Installations <-read.csv (' g:\\dataguru\\ml_for_hackers\\ml_for_hackers-master\\10-recommendations\\data\\ Installations.csv ')
Head (installations)
Library (' reshape ')

#数据集中共三列, respectively, is package,user,installed.

#cast函数的作用: Data in DataSet, user as row, package as column, value for install

#结果矩阵中, the first column is the user name

User.package.matrix <-cast (installations, User ~ package, value = ' installed ')

Row.names (User.package.matrix) <-user.package.matrix[, 1]

User.package.matrix <-user.package.matrix[,-1]

#计算一下相关性

Similarities <-Cor (User.package.matrix)

#把相似度转换为距离矩阵, the similarity degree 1 is converted to distance 0, and the similarity-1 is converted to distance infinity
Distances <--log ((SIMILARITIES/2) + 0.5)

#返回与数据点i最近的K个点的下标

K.nearest.neighbors <-function (i, distances, k = 25)
{
Return (Order (distances[i,]) [2: (k + 1)])
}

Installation.probability <-function (user, package, User.package.matrix, distances, k = 25)
{
Neighbors <-k.nearest.neighbors (package, distances, k = k)
Return (Mean (sapply (neighbors, function (neighbor) {user.package.matrix[user, neighbor]}))
}

#对于用户1有多少概率安装程序包1

Installation.probability (1, 1, User.package.matrix, distances)

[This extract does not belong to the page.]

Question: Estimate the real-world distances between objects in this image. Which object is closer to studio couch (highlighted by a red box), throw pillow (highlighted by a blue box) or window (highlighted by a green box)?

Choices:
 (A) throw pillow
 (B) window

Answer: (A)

#计算出用户最可能安装的程序包, sort by probability

Most.probable.packages <-function (user, User.package.matrix, distances, k = 25)
{
Return (Sapply (1:ncol (User.package.matrix),
Function (Package)
{
Installation.probability (User,
Package
User.package.matrix,
Distances,
K = k)
}),
decreasing = TRUE))
}

User <-1

Listing <-most.probable.packages (user, User.package.matrix, distances)

Colnames (User.package.matrix) [Listing[1:10]

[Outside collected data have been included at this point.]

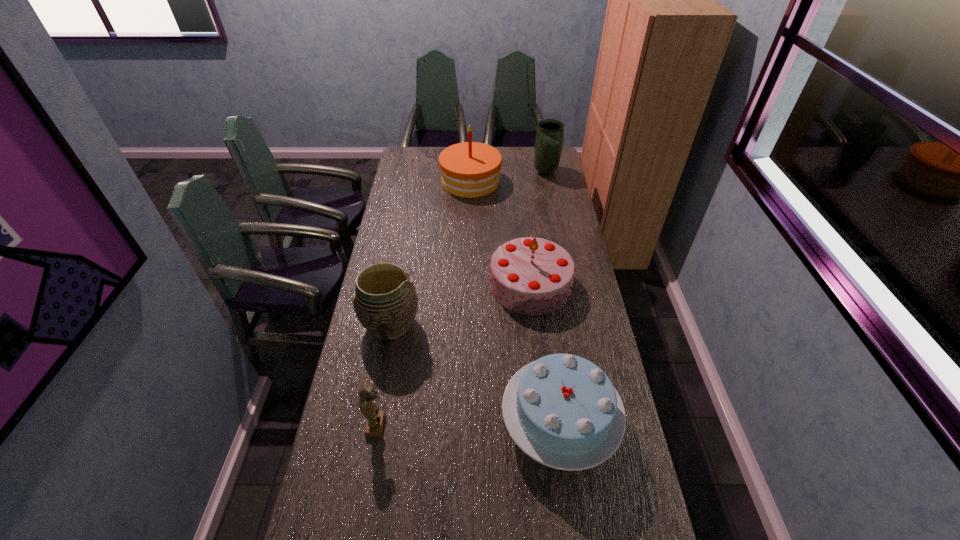
At what (x,y) coordinates should I click in order to perform the action: click on free space between the second nearest birthday cake and the pottery. Please return your answer as a coordinate pair (x, y). Looking at the image, I should click on (461, 304).

Locate an element on the screen. This screenshot has height=540, width=960. object that is the closest to the vase is located at coordinates (470, 169).

Locate which object ranks third in proximity to the figurine. Please provide its 2D coordinates. Your answer should be formatted as a tuple, i.e. [(x, y)], where the tuple contains the x and y coordinates of a point satisfying the conditions above.

[(533, 276)]

At what (x,y) coordinates should I click in order to perform the action: click on birthday cake that is the second closest to the second farthest birthday cake. Please return your answer as a coordinate pair (x, y). The image size is (960, 540). Looking at the image, I should click on (470, 169).

Identify which birthday cake is located as the second nearest to the nearest birthday cake. Please provide its 2D coordinates. Your answer should be formatted as a tuple, i.e. [(x, y)], where the tuple contains the x and y coordinates of a point satisfying the conditions above.

[(470, 169)]

The height and width of the screenshot is (540, 960). I want to click on free region that satisfies the following two spatial constraints: 1. on the back side of the pottery; 2. on the right side of the tallest birthday cake, so click(417, 181).

Where is `vacant area that satisfies the following two spatial constraints: 1. on the back side of the farthest birthday cake; 2. on the right side of the vase`? Image resolution: width=960 pixels, height=540 pixels. vacant area that satisfies the following two spatial constraints: 1. on the back side of the farthest birthday cake; 2. on the right side of the vase is located at coordinates point(471,172).

Locate an element on the screen. The height and width of the screenshot is (540, 960). vacant space that satisfies the following two spatial constraints: 1. on the front side of the tallest birthday cake; 2. on the front-facing side of the figurine is located at coordinates (465, 426).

Machine learning for hackers reading notes (10) KNN: Referral system

Contact Us

The content source of this page is from Internet, which doesn't represent Alibaba Cloud's opinion; products and services mentioned on that page don't have any relationship with Alibaba Cloud. If the content of the page makes you feel confusing, please write us an email, we will handle the problem within 5 days after receiving your email.

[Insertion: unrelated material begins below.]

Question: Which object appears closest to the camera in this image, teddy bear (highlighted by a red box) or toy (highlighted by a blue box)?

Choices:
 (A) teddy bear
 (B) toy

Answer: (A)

If you find any instances of plagiarism from the community, please send an email to: info-contact@alibabacloud.com and provide relevant evidence. A staff member will contact you within 5 working days.

A Free Trial That Lets You Build Big!

Start building with 50+ products and up to 12 months usage for Elastic Compute Service

  • Sales Support

    1 on 1 presale consultation

  • After-Sales Support

    24/7 Technical Support 6 Free Tickets per Quarter Faster Response

  • Alibaba Cloud offers highly flexible support services tailored to meet your exact needs.